Something I have avoided for the past few years hoping that eventually we would be able to photograph our completed family but that hasn't happened. I feel like we have been on hold waiting for this thing to happen. I was looking at a friends summer pictures thinking why can't we have that and I hate feeling this way, I hate the wanting, the incompleteness of it all. I know that we are meant to have one more child, it's just so frustrating. I should be content with what I have; we have a beautiful Son and I have a loving husband but still that person is missing. My Son says to me about yesterday that if he had a baby sister he wouldn't have to be grumpy. I hate that we all feel this way if my body had of continued to cooperate we would have been pregnant by now but once again it has let me down. So now I think I would just like to take it out of the equation in comes adoption. I really hope that things will move fairly quickly for us I pray with all my heart that the process will happen quickly for us. Those are just my thoughts today and I will carry as I always do with that fake smile on my face that says it's all ok when really it isn't.

Sunday, August 21, 2011

I can't believe I am back!

I really thought we had moved on and wouldn't be back here again but I am. I am really unhappy that I am here again and that I have let this creep back into my life in such a big way. It really boils down to the fact that we are not done and we strongly believe that their is room for one more in our family plus our Son wants nothing more than to have a little sister. We hoped to do another DIUI (donor insemination) in June but that was not in the cards then we tried again in July but again it was not in the cards this time my body decided against cooperating. This has left us very disappointed and ready to move on. We have now officially started the process of adopting domestically through the government, we have our fist meeting with our Social Worker on September 23rd. We are excited to be working towards bringing our child home but at the same time I am feeling bitter. I am finding it hard again to be in the company of other Mom's with more than one child especially those who it came to so easily. I am also finding my self look at other people and compare their lives to mine and ask myself why is that I work so hard to be healthy enough to conceive and they well just don't seem to be. It's frustrating and it hurts. I know this is a path we must continue on until we meet that little person who is meant to join us but sometimes it is so hard to remain positive.
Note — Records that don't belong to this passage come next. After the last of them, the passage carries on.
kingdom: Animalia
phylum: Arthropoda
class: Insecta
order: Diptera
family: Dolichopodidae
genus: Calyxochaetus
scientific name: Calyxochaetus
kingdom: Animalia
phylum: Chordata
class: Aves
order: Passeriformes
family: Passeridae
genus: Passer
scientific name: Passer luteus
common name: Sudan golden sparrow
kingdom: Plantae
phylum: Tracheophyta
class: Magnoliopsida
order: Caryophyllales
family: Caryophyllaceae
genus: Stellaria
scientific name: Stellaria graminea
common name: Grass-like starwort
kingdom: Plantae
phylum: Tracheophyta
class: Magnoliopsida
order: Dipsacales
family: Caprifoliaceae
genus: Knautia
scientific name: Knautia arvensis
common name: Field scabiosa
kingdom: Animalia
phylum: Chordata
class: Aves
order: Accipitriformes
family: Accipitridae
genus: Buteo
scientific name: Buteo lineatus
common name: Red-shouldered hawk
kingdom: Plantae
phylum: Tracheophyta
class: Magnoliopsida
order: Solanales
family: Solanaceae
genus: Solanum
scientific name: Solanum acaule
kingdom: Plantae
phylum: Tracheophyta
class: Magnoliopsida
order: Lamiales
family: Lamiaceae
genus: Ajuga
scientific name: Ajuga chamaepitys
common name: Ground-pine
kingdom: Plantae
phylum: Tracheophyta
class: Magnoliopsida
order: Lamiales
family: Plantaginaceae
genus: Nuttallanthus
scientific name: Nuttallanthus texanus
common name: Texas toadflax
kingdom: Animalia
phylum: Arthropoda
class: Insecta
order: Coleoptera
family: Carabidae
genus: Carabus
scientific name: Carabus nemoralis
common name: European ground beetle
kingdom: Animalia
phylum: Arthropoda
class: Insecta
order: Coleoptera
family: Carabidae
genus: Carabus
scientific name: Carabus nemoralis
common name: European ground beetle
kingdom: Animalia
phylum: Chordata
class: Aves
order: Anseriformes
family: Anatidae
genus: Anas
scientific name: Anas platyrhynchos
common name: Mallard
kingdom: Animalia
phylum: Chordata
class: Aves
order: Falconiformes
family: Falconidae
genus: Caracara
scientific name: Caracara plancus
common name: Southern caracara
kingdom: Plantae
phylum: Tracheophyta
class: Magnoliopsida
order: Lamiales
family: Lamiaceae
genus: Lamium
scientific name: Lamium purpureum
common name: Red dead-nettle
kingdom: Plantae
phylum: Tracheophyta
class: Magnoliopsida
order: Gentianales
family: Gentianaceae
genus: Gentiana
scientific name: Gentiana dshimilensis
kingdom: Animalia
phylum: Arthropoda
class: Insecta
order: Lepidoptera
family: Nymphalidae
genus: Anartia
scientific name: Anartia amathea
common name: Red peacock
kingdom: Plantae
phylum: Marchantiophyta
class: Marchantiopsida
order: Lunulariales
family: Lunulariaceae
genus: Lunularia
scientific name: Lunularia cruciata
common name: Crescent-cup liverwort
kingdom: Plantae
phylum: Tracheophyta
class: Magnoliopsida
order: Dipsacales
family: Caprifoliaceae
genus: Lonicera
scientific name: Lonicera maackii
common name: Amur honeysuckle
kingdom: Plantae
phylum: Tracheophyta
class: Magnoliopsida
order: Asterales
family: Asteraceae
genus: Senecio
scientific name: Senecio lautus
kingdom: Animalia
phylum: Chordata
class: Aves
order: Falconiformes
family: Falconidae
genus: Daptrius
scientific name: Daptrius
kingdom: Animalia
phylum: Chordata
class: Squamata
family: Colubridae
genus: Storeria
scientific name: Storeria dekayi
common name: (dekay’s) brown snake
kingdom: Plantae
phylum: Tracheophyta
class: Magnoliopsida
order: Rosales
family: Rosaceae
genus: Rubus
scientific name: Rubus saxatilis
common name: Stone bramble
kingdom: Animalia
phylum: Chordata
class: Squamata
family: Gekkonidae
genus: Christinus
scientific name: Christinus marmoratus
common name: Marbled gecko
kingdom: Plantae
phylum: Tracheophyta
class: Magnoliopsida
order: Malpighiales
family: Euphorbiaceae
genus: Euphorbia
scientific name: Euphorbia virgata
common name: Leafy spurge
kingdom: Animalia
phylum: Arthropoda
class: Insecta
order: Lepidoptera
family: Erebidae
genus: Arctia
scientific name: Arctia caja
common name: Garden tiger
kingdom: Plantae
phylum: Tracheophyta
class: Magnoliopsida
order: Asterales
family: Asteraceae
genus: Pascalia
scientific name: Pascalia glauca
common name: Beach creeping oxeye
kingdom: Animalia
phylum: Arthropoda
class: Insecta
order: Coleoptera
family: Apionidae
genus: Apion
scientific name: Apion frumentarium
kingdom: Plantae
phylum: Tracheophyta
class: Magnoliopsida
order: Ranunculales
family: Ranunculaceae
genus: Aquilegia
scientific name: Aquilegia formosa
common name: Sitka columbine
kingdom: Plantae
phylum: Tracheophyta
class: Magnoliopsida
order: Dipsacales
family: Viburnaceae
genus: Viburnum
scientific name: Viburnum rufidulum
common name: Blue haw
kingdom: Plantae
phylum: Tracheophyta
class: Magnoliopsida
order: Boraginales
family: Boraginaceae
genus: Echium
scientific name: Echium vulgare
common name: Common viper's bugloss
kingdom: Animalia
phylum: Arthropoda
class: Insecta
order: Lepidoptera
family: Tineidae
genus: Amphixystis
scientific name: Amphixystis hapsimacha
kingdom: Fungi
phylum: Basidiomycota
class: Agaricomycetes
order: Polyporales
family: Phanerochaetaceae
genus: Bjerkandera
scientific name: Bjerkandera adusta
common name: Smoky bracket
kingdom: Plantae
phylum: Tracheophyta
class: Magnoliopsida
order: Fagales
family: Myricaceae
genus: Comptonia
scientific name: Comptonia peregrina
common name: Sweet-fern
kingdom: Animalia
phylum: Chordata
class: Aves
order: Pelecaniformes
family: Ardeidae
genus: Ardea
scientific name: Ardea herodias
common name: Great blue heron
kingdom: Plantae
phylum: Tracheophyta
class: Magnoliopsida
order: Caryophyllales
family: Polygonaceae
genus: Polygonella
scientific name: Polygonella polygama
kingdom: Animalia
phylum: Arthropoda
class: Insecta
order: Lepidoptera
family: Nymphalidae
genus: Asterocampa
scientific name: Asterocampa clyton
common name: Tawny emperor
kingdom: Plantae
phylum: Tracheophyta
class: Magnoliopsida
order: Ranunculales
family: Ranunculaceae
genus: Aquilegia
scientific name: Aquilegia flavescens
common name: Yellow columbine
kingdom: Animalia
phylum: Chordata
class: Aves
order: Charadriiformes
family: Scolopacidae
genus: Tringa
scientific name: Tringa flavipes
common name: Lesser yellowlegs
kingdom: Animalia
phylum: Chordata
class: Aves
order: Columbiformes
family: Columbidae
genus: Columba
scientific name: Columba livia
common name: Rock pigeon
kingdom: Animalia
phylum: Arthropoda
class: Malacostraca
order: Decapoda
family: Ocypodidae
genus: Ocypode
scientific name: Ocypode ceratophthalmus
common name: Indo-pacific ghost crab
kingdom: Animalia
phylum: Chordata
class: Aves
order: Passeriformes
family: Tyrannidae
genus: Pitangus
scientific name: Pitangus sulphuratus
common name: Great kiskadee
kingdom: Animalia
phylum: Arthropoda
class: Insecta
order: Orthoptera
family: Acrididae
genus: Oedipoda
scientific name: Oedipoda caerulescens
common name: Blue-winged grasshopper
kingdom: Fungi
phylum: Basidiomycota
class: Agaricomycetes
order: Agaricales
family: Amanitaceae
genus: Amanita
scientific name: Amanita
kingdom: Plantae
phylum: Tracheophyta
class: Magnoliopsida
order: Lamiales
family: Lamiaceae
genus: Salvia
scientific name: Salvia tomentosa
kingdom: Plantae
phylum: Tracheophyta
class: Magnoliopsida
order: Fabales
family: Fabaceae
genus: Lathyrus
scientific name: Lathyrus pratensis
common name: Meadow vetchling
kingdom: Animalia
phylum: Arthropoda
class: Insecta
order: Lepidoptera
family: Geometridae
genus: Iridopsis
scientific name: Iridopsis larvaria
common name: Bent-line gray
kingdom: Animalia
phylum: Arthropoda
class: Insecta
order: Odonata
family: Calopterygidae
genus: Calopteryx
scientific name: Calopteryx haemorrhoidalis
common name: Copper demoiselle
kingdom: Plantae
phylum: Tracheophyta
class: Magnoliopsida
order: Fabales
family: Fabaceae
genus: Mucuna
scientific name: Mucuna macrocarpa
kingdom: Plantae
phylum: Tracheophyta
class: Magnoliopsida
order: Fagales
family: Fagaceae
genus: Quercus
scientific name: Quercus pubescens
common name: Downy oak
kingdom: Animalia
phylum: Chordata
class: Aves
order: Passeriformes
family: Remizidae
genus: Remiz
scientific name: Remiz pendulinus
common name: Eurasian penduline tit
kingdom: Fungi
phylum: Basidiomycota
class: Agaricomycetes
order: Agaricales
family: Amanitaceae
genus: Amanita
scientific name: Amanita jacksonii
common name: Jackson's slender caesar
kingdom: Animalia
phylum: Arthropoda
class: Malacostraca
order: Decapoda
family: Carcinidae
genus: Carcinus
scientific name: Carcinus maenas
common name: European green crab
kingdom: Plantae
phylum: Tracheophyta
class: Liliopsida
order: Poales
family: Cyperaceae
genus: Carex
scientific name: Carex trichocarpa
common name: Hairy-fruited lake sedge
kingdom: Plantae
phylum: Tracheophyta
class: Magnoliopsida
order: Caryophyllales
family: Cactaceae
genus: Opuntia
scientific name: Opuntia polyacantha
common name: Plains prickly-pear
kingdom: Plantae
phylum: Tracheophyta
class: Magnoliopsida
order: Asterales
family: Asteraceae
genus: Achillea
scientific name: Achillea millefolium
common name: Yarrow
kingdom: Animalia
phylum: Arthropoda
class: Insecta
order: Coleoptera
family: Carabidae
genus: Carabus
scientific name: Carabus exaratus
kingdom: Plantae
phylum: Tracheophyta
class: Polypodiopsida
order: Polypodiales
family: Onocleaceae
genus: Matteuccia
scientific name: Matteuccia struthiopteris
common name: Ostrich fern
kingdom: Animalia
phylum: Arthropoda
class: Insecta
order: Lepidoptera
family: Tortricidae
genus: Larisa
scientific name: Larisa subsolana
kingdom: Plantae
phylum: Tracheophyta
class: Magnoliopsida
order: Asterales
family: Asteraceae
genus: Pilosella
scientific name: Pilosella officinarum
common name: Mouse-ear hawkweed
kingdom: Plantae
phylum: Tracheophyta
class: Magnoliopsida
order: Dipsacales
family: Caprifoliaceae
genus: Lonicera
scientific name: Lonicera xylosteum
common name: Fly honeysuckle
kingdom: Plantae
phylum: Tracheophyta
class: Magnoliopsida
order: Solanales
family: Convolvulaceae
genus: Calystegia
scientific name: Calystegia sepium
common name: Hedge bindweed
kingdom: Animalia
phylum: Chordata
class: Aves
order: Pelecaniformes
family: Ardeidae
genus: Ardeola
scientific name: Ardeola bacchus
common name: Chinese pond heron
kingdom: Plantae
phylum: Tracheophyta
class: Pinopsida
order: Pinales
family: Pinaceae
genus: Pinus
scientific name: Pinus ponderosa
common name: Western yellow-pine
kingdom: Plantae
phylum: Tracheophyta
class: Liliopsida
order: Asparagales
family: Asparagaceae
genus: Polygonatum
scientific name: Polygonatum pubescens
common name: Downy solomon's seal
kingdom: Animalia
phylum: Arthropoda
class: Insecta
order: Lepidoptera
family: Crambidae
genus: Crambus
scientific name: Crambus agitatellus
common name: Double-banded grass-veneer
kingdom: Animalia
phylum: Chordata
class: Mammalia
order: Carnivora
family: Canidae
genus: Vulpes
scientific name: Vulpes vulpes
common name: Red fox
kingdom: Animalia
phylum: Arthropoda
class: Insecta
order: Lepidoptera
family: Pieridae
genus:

Wednesday, January 19, 2011

So Long!

This past weekend I had an opportunity to have coffee two ladies who have been by my side through all this via a web community that we belong to ivf.ca it was wonderful to sit with them and chat in person but I also realized something about my self in the process. I realized that I have moved on from there from the position of TTC and I have accepted my life and my little family of three. Although we still very much hope to adopt a child someday if it doesn't come to pass I am ok with that and at peace with where I am. So I think it is safe to say that life after fertility treatments has moved on and it is wonderful and fuller than I ever could have imagined! I will give you the link to my new blog I have started and I invite you all to follow me there and see how are lives progress and unfold. Eco Family Life

Saturday, January 1, 2011

Taking the steps.

Well the New Year is upon us and with it bringing us much hope and excitement for all things that are in store for us this year. Last year was tough it brought us to our knees literally but God provided the people to pick us up and remind us that he is there and that we can carry on and get through any situation. I feel so much stronger for having been through all of that, I feel ready for what is next and the road that lies ahead of us. I am not scared to move on anymore I am excited and ready. I feel loved and supported beyond belief. I have the most amazing Son and am blessed with a wonderful, loving husband. This year will bring some big changes to our family and we excited to experience them.

I really wouldn't have believed a few months ago that I could be here today but I am and so very thankful to be. I pray everyday that we are one step closer to finding our child and to protect that child for us until we are ready to meet. Until then I focus on getting our lives and hearts ready for that beautiful little one to join us at last. Please know I realize that this is going to be a tough road and maybe a long road but I am ready and I am not afraid to wait anymore I believe that it is all happening as it should and you will be here with us soon.